As the team continues to search for a diagnosis, they’ve focused on helping Allison live her life to the best of her abilities. Dr. Anstead and his team have continued to treat Allison’s symptoms and episodes as they occur, with inhaled steroids and IV antibiotics. And beyond her physical condition, Allison’s care team has helped support her mental health. “People with chronic diseases have an extra job their whole life,” said Dr. Anstead. “You have to really work hard to be able to take care of yourself. An important part of our clinic is having counselors and services available to help folks manage that job.”
Allison’s rare disease has never stopped her from living her life as a student-athlete—and with her doctors continuing to see hope in her treatments, she sees no reason to stop moving forward. “I think, despite this disease, she has a long life ahead of her,” said Dr. Anstead. “We have a lot of medications that will help now. We just try to focus on the positive parts of things—what you’re able to do and how we can do everything we can to give you the same possibility for a normal life as everyone else.”
Allison made it her goal to participate in that “normal life” as much as she could, especially when it came to her sport. She trained in gymnastics for three and a half years at UK, pushing herself as much as her health would allow. “I would get better and then worse and then better. In November 2020, when my health continued to decline, my coaches and I decided it was time for me to step into a different role.”
In that new role, Allison is still a major part of the team, supporting her teammates by now serving as a student coach. “I’m not actually training gymnastics anymore,” she said. “But I’ve always felt like I’ve had a role.

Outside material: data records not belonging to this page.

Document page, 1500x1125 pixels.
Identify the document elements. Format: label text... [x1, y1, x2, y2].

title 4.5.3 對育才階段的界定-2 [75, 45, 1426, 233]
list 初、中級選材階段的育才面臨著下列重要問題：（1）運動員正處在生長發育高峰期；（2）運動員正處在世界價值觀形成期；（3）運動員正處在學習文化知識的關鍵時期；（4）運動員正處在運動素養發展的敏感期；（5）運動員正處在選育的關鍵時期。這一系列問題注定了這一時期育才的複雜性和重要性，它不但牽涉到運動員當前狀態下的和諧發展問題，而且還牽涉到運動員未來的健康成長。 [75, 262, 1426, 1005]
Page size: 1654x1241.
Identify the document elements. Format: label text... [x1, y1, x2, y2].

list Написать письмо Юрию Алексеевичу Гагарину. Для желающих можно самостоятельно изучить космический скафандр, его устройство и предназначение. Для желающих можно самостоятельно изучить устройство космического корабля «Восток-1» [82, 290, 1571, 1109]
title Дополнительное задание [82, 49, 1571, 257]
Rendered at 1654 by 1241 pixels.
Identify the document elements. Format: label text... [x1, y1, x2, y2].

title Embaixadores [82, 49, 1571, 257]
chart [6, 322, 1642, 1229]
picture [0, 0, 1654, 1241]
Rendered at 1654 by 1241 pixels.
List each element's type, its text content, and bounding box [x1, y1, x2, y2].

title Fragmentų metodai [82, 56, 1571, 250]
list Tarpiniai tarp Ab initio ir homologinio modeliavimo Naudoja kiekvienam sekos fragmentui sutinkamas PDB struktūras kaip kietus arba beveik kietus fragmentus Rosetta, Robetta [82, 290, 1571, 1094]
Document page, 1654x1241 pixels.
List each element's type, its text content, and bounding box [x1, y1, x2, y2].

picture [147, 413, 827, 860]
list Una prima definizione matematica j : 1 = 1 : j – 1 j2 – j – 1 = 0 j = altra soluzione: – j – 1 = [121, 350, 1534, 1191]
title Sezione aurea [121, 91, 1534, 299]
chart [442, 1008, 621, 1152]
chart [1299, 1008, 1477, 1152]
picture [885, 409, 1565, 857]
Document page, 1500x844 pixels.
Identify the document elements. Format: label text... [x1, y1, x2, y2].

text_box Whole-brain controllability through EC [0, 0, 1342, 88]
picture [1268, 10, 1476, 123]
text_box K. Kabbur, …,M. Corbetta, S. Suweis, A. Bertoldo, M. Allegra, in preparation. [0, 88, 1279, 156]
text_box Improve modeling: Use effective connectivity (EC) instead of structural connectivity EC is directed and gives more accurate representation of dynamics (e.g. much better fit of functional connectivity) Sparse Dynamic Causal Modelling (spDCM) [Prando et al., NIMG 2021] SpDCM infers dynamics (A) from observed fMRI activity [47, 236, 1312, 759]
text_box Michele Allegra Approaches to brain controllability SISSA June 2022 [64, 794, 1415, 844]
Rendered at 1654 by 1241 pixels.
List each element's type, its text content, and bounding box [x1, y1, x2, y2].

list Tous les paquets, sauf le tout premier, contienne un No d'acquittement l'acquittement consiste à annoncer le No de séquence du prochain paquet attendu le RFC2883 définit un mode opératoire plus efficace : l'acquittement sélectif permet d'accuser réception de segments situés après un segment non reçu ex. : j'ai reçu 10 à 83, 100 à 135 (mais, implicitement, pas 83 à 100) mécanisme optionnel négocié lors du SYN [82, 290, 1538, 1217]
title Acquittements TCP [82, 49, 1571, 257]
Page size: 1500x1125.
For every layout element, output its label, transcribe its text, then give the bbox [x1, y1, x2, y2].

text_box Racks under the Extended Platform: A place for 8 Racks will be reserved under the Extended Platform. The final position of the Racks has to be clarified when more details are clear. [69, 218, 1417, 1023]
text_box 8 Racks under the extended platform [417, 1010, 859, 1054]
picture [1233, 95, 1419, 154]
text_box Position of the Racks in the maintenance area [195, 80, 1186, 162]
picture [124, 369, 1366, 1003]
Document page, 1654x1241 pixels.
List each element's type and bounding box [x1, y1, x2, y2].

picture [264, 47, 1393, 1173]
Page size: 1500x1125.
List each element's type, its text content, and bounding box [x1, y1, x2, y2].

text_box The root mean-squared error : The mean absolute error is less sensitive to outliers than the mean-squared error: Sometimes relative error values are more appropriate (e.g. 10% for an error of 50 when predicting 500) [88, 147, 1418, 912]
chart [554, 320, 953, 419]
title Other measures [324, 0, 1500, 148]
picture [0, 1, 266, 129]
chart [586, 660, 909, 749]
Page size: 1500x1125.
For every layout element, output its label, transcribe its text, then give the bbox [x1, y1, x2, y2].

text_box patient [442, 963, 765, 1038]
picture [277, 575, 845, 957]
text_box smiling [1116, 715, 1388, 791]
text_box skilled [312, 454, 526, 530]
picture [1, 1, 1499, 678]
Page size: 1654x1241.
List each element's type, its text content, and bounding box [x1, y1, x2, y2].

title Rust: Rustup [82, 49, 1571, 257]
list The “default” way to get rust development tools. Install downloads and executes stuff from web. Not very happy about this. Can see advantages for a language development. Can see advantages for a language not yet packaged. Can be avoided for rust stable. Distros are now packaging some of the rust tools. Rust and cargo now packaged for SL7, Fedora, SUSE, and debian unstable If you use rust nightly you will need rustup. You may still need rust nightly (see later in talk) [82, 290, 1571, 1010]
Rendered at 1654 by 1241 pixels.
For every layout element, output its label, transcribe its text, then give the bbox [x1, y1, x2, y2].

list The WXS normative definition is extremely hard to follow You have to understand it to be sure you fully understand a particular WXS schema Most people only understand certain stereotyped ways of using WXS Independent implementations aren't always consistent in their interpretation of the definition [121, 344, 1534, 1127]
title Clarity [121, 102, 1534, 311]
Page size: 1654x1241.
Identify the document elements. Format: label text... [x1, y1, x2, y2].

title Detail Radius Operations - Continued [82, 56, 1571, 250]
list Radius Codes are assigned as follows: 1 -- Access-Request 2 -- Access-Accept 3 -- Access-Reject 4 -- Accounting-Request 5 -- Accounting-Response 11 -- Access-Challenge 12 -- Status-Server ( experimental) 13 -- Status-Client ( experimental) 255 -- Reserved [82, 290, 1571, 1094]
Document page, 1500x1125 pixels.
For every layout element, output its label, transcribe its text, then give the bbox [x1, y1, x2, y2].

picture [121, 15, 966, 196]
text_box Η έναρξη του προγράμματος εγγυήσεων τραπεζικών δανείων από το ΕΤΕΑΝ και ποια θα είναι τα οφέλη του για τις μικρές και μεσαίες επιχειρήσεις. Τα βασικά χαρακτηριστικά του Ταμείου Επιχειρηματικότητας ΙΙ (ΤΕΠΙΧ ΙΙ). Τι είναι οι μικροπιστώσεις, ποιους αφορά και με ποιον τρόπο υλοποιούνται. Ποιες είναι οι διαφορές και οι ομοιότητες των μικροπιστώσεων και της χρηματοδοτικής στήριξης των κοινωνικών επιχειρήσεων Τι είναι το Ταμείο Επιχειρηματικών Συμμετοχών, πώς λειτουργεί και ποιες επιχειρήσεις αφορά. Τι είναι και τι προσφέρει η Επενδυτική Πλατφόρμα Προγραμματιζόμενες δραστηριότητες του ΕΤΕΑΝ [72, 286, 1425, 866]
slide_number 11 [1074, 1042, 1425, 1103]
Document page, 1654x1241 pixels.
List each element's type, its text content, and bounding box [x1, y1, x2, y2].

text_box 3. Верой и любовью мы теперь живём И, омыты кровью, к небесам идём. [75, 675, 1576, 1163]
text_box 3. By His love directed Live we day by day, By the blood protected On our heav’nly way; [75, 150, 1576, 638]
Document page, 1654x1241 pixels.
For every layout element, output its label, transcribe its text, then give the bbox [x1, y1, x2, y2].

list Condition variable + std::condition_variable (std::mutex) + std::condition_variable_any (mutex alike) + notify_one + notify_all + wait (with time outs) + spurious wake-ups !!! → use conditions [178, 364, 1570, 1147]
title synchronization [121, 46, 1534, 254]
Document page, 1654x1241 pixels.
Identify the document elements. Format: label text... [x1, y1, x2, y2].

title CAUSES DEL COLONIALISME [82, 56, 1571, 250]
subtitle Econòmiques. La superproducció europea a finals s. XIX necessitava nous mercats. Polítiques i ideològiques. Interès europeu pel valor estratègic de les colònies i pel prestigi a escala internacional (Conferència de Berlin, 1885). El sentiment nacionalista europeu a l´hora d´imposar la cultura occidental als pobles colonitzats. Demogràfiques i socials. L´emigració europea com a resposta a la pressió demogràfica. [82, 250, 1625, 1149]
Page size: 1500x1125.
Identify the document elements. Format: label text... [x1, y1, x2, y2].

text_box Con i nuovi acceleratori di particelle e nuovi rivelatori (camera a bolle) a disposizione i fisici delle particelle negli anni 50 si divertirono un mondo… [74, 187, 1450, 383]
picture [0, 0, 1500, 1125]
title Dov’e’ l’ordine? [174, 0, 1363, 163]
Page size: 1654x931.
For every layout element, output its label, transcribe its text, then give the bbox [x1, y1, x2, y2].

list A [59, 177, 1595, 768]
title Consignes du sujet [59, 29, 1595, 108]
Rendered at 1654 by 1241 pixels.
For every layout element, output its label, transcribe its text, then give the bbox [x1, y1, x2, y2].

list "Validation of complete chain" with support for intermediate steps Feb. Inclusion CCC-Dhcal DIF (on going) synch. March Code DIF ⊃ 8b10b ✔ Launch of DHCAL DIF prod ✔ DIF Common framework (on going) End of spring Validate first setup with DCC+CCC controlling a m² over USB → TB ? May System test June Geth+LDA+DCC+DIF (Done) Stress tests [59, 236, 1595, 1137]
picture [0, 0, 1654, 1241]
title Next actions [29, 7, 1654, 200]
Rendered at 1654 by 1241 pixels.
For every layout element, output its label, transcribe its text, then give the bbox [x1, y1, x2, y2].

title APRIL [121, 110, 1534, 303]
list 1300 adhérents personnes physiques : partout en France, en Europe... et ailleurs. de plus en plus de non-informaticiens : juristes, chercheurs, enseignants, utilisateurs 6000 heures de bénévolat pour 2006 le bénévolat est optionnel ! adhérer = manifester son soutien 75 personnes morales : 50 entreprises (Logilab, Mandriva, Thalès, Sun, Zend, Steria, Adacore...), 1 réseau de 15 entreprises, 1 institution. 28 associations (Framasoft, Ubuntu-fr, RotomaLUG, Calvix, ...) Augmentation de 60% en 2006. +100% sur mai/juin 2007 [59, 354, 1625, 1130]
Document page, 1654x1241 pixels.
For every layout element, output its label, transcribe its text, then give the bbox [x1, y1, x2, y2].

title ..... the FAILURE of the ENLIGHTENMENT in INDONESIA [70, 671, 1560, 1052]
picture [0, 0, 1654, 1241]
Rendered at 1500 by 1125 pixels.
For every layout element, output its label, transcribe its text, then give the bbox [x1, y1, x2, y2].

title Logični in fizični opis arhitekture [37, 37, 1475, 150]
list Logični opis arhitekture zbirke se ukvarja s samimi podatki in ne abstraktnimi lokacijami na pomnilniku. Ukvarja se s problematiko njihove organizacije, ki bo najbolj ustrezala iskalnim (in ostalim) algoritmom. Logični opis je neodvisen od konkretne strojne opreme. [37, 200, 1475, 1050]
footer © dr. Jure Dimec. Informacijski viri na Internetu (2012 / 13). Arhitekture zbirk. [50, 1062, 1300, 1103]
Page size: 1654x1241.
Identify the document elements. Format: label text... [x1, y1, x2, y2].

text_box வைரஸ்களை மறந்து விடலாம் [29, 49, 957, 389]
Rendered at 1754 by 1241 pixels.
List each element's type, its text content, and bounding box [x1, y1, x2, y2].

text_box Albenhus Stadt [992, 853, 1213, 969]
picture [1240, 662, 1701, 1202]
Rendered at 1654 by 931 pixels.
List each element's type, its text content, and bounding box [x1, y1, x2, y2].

Athletics has been a big support system for me, as a gymnast and as a person. And now, through coaching, I’m able to participate and fully support my team —Kentucky gymnastics has truly become my second family.”
Dr. Anstead and Allison continue to pursue a primary diagnosis and treatment for her underlying condition—and medical advancements are bringing that possibility closer every day. “I’m hoping to have the full CF gene sequencing done here in a couple of months,” she said. “I’m applying to the Undiagnosed Disease Network, as well. They sequence your entire genome and then try to make clinical sense of it. It’s something where instead of just seeing a geneticist and getting genetic testing where you could find out you have all these mutations that mean nothing, they try to do it in such a way that you can learn valuable information, genetics-wise.”
Encouraged by her experience as a patient, Allison is pursuing a future in medicine. She’s currently a biotechnology major on the pre-med track at the University of Kentucky, with hopes of going into pediatrics or pathology. “I’ve always wanted to be a doctor, and this just furthered that interest,” she said. “I know what it’s like to be the patient, so I hope that will help me really care for my future patients. I think that, wherever you’re at in life, there’s always going to be good things or bad. But there’s also always going to be a way to overcome and to find your place.”